December 25, 2003

Why capitalism's a staggering success
(via ibergus)

Interesting article by Denis Dutton:

There is something about capitalism. It is the most wildly successful set of economic arrangements known to history. It thrives on freedom and, indeed, promotes it.

It has done more to increase the standard of living for everyone than any other human device. Anyone doubting its staggering success has only to compare it to the dismal, blood-soaked failures of dictatorial socialism in the 20th century.

Yet capitalism does not inspire love. In most big cities you can generate a mob to trash the local McDonald's, but who would demonstrate in favour of capitalism? History seems to show that even if people think they like freedom and democracy, they are attracted to repressive but more exciting ideas of government.

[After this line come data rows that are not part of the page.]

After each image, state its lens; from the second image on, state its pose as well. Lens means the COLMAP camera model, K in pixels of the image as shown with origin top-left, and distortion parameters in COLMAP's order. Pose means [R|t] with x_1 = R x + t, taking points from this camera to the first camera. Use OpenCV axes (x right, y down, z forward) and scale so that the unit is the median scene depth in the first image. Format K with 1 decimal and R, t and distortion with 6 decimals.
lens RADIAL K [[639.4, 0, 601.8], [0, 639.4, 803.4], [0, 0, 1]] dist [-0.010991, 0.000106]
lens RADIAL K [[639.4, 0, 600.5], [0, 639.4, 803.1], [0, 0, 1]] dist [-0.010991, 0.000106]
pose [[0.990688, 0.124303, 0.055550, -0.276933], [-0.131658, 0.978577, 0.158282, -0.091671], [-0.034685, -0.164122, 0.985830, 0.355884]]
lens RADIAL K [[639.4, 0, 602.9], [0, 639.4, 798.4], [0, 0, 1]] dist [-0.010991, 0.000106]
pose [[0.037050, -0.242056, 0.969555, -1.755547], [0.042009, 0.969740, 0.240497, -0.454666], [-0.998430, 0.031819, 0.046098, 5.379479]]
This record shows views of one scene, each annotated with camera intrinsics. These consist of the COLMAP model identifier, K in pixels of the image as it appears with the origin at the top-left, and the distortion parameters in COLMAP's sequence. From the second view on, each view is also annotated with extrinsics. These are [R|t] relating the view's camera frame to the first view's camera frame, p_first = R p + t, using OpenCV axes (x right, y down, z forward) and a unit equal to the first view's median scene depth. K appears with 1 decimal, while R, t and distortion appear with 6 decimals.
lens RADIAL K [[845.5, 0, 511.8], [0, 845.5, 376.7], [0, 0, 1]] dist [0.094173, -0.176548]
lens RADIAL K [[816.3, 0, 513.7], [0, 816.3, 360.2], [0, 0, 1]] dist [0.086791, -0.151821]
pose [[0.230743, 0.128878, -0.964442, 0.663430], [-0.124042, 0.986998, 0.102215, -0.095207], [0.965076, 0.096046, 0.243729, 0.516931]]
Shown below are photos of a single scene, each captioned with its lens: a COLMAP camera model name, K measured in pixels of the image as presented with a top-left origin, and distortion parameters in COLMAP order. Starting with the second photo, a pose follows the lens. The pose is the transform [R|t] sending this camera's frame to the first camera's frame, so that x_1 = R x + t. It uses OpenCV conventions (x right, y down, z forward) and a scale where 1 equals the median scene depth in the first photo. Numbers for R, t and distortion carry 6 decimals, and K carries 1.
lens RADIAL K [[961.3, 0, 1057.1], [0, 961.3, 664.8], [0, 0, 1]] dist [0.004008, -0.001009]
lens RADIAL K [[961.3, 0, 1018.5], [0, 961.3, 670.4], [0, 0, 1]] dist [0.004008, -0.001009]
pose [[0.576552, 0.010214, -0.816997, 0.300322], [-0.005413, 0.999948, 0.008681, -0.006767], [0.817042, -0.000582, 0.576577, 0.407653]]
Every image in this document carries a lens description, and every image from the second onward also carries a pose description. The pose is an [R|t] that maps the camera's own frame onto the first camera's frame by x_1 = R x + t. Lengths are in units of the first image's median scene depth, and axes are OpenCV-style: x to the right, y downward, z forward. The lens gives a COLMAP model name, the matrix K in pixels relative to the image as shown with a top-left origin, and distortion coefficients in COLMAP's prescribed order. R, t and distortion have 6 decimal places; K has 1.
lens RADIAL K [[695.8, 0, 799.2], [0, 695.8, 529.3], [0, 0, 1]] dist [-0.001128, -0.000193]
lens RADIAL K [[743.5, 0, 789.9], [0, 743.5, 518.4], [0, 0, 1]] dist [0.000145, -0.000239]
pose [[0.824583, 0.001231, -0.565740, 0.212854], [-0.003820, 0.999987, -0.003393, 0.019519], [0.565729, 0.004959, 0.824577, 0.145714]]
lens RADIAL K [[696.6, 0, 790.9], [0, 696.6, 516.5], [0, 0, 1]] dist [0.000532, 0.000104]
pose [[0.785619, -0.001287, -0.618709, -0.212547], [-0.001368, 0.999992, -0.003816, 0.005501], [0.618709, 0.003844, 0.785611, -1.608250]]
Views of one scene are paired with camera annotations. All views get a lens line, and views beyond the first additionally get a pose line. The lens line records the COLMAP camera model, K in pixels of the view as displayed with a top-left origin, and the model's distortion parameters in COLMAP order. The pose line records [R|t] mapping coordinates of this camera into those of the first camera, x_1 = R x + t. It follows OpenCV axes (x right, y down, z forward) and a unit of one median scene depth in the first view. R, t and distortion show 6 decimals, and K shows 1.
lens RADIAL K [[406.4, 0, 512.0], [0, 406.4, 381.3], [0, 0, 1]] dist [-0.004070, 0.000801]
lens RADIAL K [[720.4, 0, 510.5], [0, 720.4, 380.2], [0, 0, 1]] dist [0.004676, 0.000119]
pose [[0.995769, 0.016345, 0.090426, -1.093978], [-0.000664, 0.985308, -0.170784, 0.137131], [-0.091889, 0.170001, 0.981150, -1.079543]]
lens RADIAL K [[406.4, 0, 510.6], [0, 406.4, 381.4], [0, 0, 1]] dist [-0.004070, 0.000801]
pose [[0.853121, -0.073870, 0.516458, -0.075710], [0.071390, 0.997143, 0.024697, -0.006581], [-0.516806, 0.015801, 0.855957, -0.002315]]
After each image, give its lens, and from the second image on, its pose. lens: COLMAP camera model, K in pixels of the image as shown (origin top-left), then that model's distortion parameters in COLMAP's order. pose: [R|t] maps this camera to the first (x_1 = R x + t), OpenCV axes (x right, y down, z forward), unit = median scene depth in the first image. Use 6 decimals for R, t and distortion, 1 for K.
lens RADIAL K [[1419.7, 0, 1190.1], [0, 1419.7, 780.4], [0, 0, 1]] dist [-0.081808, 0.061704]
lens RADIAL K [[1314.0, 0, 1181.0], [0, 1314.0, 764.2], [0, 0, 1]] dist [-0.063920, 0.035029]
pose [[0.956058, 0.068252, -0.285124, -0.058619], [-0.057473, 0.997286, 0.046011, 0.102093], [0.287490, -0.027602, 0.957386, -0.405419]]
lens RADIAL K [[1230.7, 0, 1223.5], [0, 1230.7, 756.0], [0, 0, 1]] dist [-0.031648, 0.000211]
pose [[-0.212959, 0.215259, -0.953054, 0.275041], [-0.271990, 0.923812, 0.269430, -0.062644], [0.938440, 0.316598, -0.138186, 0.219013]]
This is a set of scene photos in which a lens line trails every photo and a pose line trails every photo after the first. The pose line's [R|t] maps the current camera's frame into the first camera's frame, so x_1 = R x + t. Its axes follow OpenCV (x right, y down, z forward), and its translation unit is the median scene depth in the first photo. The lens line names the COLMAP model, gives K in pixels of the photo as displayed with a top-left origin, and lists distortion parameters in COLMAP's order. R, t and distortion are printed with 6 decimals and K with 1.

Heroic military states from those of the Iliad to Napoleon to Hitler have celebrated conquest and prowess. It's a nifty way for any society to acquire wealth - just take it from other people. Systems of despotic kingship also attract in the ways they elevate a glorious dictator, with all the splendour of ceremony that attends royal despotisms. Despots get their wealth by stealing from their own people.

Capitalism is not nearly as sexy. Instead of glorifying conquest or pomp or deifying a leader, its chosen virtues are mundane and boring - thrift, self-reliance, cautious investment, politely serving customers, obeying the law and paying your debts.


Immanuel Kant once remarked that "from the crooked timber of humanity no truly straight thing can be made". Capitalism does not try to straighten the warped wood that we are but adjusts itself to us.

For people in search of a perfect world, that will always seem an unsatisfactory solution. For those who love freedom, it's not a bad thing at all.